14/03/2020

Short lets and breach of lease

A couple of First Tier Tribunal decisions to add to the growing pile of findings that short let use is in breach of lease.

City of Westminster v Madhukar Kothari LON/00BK/LBC/2019/0087

Mr Kothari had a right to buy lease of a City of Westminster flat. The lease contained a covenant by the lessee not to use the property:

for any trade profession or business whatsoever but to keep and use the Demised premises as a single private flat for residential purposes only.

Westminster identified that the flat was being advertised on Airbnb, with a number of reviews, following a complaint from another leaseholder. Mr K failed to respond to any warning letters or a letter before action. Mr K failed to attend the Tribunal hearing.

The Tribunal was satisfied that there was short let use, (indeed the Tribunal members found the flat listed on Booking.com themselves), and found:

It is compellingly clear from the documentary evidence produced by the Applicants that the premises have been used for short term holiday lets via both Booking. Com and AirBnB. This constitutes the use of the premises as a business in breach of Clause 18 of the Seventh Schedule. Furthermore this sort of short term letting runs contrary to the requirement in Clause 18 that the occupier uses the premises as a single private flat for residential purposes only (see Nemcova v Fairfield Rents Ltd [2016] UKUT 303 (LC).

 

Bevan House Management Company Ltd v Denis Becker LON/00AC/LBC/2019/0010

Mr Becker was the leaseholder of a flat of which Bevan House was the freeholder. The lease contained a covenant not to do anything that would cause a nuisance, void the insurance or increase the insurance premium, and that:

“… Neither the Demised Premises nor any part thereof shall be used for any illegal or immoral purpose nor shall any trade or business be carried on there nor shall any boarder or lodger be taken but the Lessee shall use the Demised Premises for the purpose of a private residence only.”

Mr Becker claimed to have sublet the flat (subletting being permitted by the lease) since 2007, and that any breaches were by the sub-tenant not him. He admitted that the current sub-tenant did short let the flat while away for three months of the year.
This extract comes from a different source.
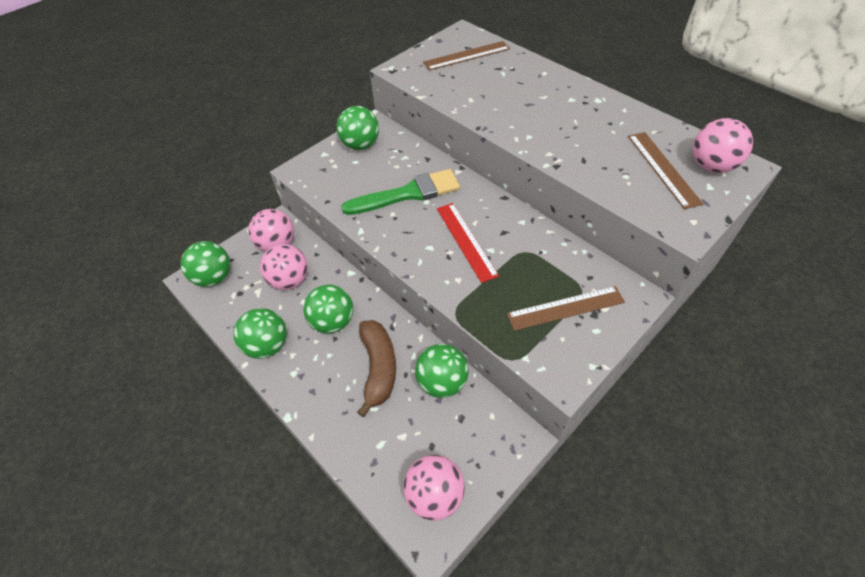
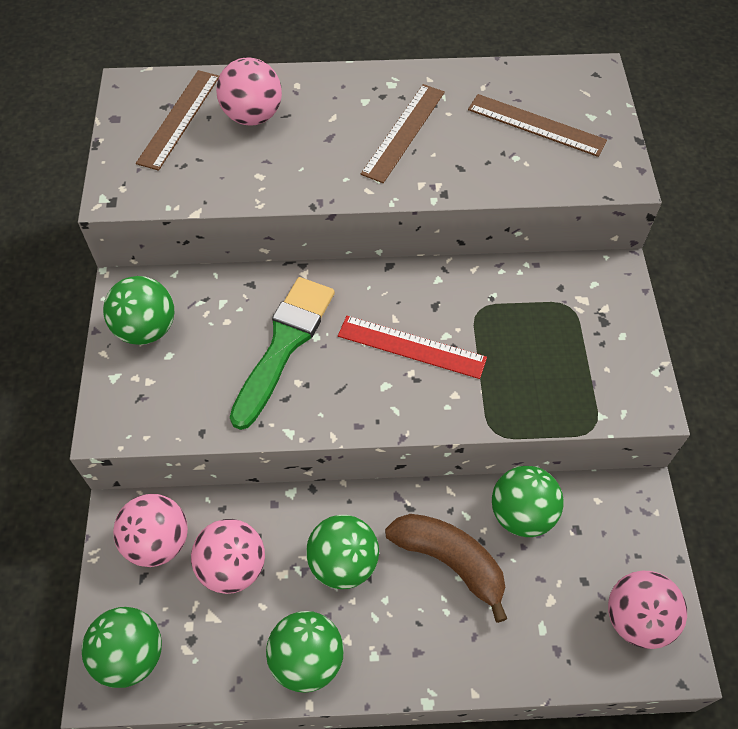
camera: 50 degrees left, 5 degrees up
(565, 308) = (576, 336): brown ruler -> brown ruler (403, 132)
(711, 166) = (569, 92): pink ball -> pink ball (253, 116)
The breach being by the sub-tenant did not get him very far, as per:

Borthwick-Norton and Others-v- Romney Warwick Estate Ltd (1950) 1 All ER, in which the Judge decided that a breach of covenant could be committed notwithstanding the leaseholder had not directly caused the breach. The head note stated-: “The judge held that the law would impute knowledge to them as they had received sufficient warning of what was going on at the premises, but had wilfully shut their eyes to the true state of affairs.”

On that basis, the Tribunal found breaches of lease:

The Tribunal considered the Advert on Air BnB, which contained the dates when the flat was available for letting for February and March 2019, and which also contained a number of reviews, it was clear from this that the flat had been let to a number of different individuals. There were 7 reviews between August 2018 and January 2019 and 15 in total.
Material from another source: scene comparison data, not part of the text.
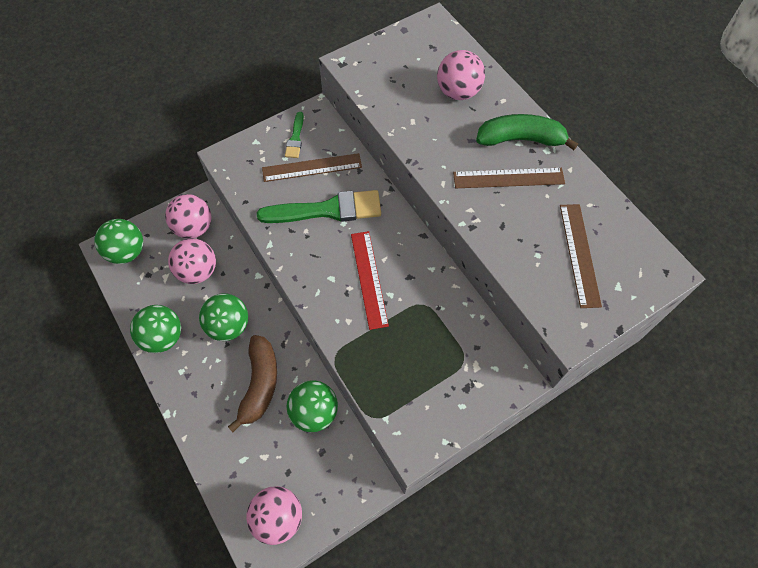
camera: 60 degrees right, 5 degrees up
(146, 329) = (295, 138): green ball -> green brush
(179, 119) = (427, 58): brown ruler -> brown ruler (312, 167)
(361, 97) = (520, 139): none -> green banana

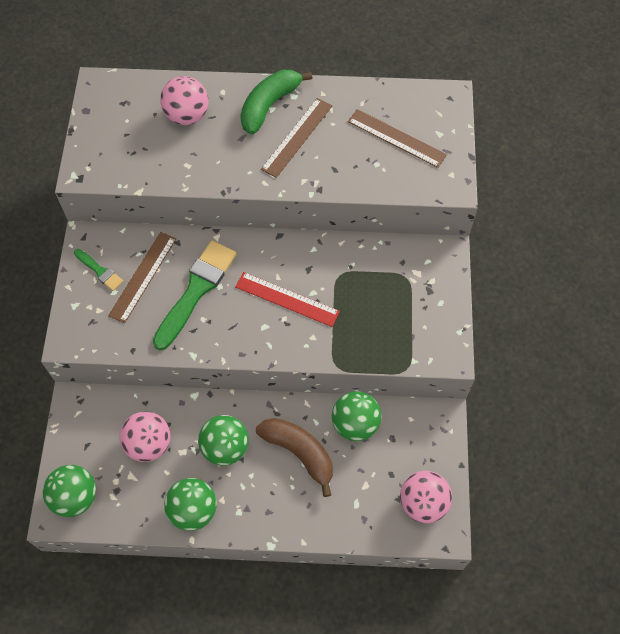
camera: 55 degrees left, 0 degrees up
(194, 228) = (99, 422): pink ball -> none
The Tribunal finds that this was in breach of the sub clause of the lease which required the Respondent or his sub tenant to use the premises as a private residence only.
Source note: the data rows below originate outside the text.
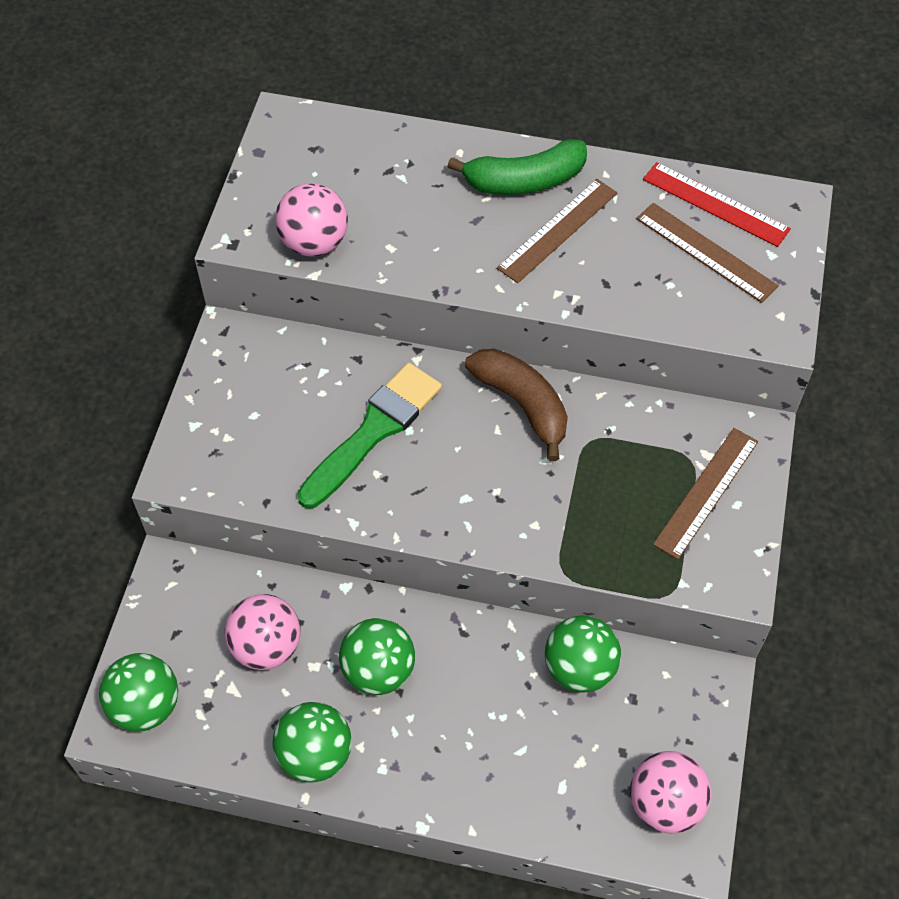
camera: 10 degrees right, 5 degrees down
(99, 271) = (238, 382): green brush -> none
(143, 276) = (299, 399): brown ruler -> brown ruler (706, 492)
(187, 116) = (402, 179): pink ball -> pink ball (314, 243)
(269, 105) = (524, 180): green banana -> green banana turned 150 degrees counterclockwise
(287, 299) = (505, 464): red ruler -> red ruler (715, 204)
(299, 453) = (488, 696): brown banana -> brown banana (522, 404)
The Tribunal makes no finding that the premises were used for “… any trade or business”.

In respect of clause 12, the Tribunal accept that the letting of the premises via Air BnB had the potential to affect the insurance and on the basis of the statement of case, the Tribunal accepts that the insurance premium was affected.

Accordingly the letting of the premises was in breach of clause 22, in part, which states-: “or whereby any insurance for the time being affected on the Estate or any part thereof may be rendered void or voidable or whereby the rate of premium may be increased.”

Comment

Any variation on ‘private residence’ or ‘residential purposes only’ now seems enough to establish short let use as a breach. It is interesting that in both these cases, the Tribunal also found short let use amounted to carrying on a trade or business at the property. The wide problem of short let use also voiding insurance or increasing the premium is also being taken seriously.

 

Giles Peaker is a solicitor and partner in the Housing and Public Law team at Anthony Gold Solicitors in South London. You can find him on Linkedin and on Twitter. Known as NL round these parts.

4 Comments

  1. Nick Parkin

    So what happened about the breaches?

    Reply
    • Giles Peaker

      The FTT can only determine whether there is a breach. It is then up to the freeholder whether to pursue forfeiture via a s.146 notice. In the second case, it looked like the breaches had stopped. The first case has only just been determined.

      Reply
  2. ali hussain

    Why did they go to the tribunal if they can go after forfeiture if the property was being used for air bnb and therefore a short term let and breaching the lease. As you have mentioned, plenty of other earlier cases had already confirmed this so what was the need for them to go to the tribunal. Also, would there be any point in going to a tribunal and getting this decision but then not going for forfeiture is it unlikely that they would get forfeiture in these types of situations.

    Reply
    • Giles Peaker

      Because you cannot forfeit without a determination of breach by a court or tribunal – that is necessary to serve a s.146 notice.